La principale difficulté des partis politiques en la matière est toujours de préconiser des mesures sérieuses sans heurter de front les citoyens. C’est ce qu’ont tenté, jusqu’ici, ceux au pouvoir ou ceux susceptibles de l’être. (On parle bien sûr ici des partis ne niant pas le lien entre les activités humaines et les dérèglements climatiques.)

Instaurer des mesures fortes sans heurter de front les citoyens… C’est la quadrature du cercle que tentent notamment de résoudre les libéraux fédéraux dans la campagne électorale fédérale. L’engagement d’atteindre une cible de zéro émission nette de gaz à effet de serre d’ici 2050 en constitue un bon exemple.

Mais c’est parce qu’elle est ambitieuse et partagée par d’autres pays que la volonté des libéraux fédéraux deviendra un étalon de mesure, un étalon à partir duquel les autres se définiront. Y compris sur la scène politique québécoise.

C’est que le sujet y est aussi politiquement incontournable, même sans campagne électorale. Le chef caquiste François Legault l’a reconnu après son élection — lui qui, jusque-là, ne se montrait guère préoccupé par la question. Il s’en est dit soucieux lorsqu’il a compris qu’il s’agissait bel et bien d’une vraie question politique.

Le pari de QS

Au Québec, Québec solidaire (QS) joue la lutte contre les changements climatiques comme un quitte ou double politique. C’est une préoccupation que le parti et ses représentants portent sincèrement, il faut le dire.

Ce qui ne gâche rien pour QS est que ce dossier est celui qui unit le mieux ses troupes. Il lui a permis et lui permet de rassembler les tenants d’une laïcité stricte et d’une laïcité ouverte, et de rassembler les solidaires indépendantistes et fédéralistes.

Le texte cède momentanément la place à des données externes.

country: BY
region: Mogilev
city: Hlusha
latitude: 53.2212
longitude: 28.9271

Québec solidaire se sert de toutes les occasions possibles pour hisser le drapeau vert.

Lundi, Gabriel Nadeau-Dubois a répété que son parti érigera un «barrage» parlementaire contre le gouvernement Legault si, d’ici le 1er octobre 2020, celui-ci n’a pas mis fin aux projets d’exploitation et d’exploration d’hydrocarbures au Québec et qu’il n’a pas présenté un plan crédible de lutte contre les changements climatiques.

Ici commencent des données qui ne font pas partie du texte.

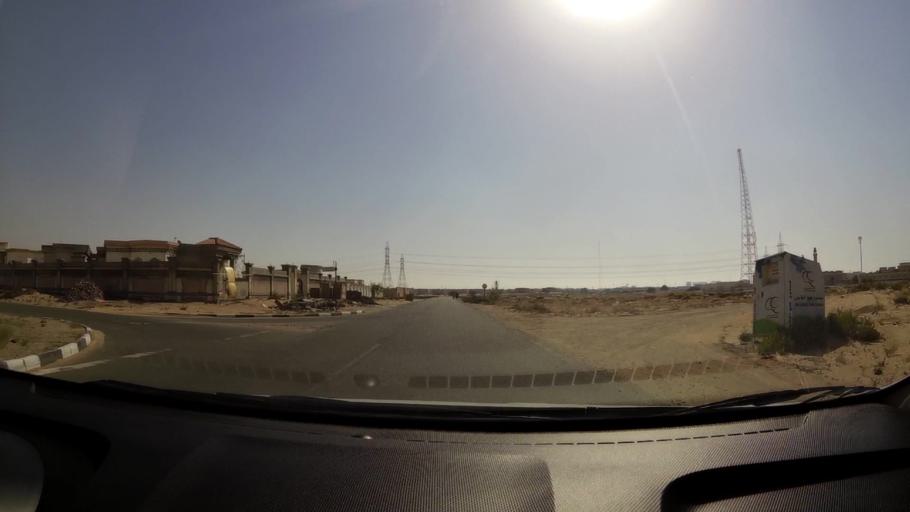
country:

Avec cet éventuel barrage parlementaire, Québec solidaire pourrait faire grincer bien des dents, agacer nombre de Québécois.

Mais QS ne cherche pas à faire l’unanimité. Il se prémunit contre l’arrivée d’un hypothétique éventuel représentant d’un Parti vert québécois à l’Assemblée nationale. Il tente surtout d’attirer le plus possible de sympathisants péquistes, libéraux et même caquistes. Et, plus encore, de faire de grands sémaphores à un maximum de jeunes Québécois.

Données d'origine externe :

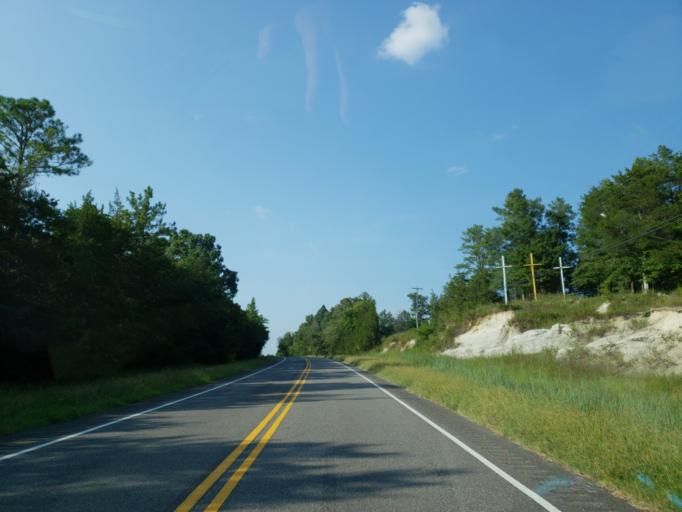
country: US
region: Alabama
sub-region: Sumter County
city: Livingston
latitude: 32.6412
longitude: -88.1717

QS tente de s’arroger ce dossier, de le faire sien. Il ne sera toutefois pas seul sur le terrain. Avec un chef comme Sylvain Gaudreault, le Parti québécois s’engagerait résolument dans le combat contre les changements climatiques.

Crédibilité

Contrairement à ce que plusieurs espèrent, la question climatique ne sera sans doute pas le principal facteur sur lequel se détermineront tous les électeurs le 21 octobre — non plus que tous les citoyens du Québec en 2022. Elle sera une variable importante, certes, mais pas la seule.

Au Québec, toute la question des marges de manœuvre réclamées par François Legault comptera le 21 octobre. Là-dessus, les conservateurs sont beaucoup plus en phase avec lui que les libéraux.

Sur la question climatique, chacun devra de plus distinguer les propositions relevant du simple affichage politique des mesures crédibles — ainsi que de la crédibilité des différents porteurs de ballon. Le plan carboneutre de Justin Trudeau, par exemple, doit être mis dans la balance avec l’achat du pipeline Trans Mountain. Et avec les plans de ses adversaires. Car les conservateurs ont aussi le leur.

N’empêche. Un nouveau paradigme est apparu ces derniers mois et ces dernières années : un parti qui aspire au pouvoir, de nos jours, ne peut plus faire fi de la question climatique. Il ne peut plus l’ignorer — de moins en moins, en tout cas. Pas plus au Québec qu’au Canada.

Cette question devient et deviendra le très grand marqueur de notre époque. Et plus le temps avancera, plus une chose se révélera : sans plan à la fois ambitieux, sérieux et applicable, un parti se disqualifiera, manquera à son devoir et passera à côté des responsabilités qui devraient être les siennes.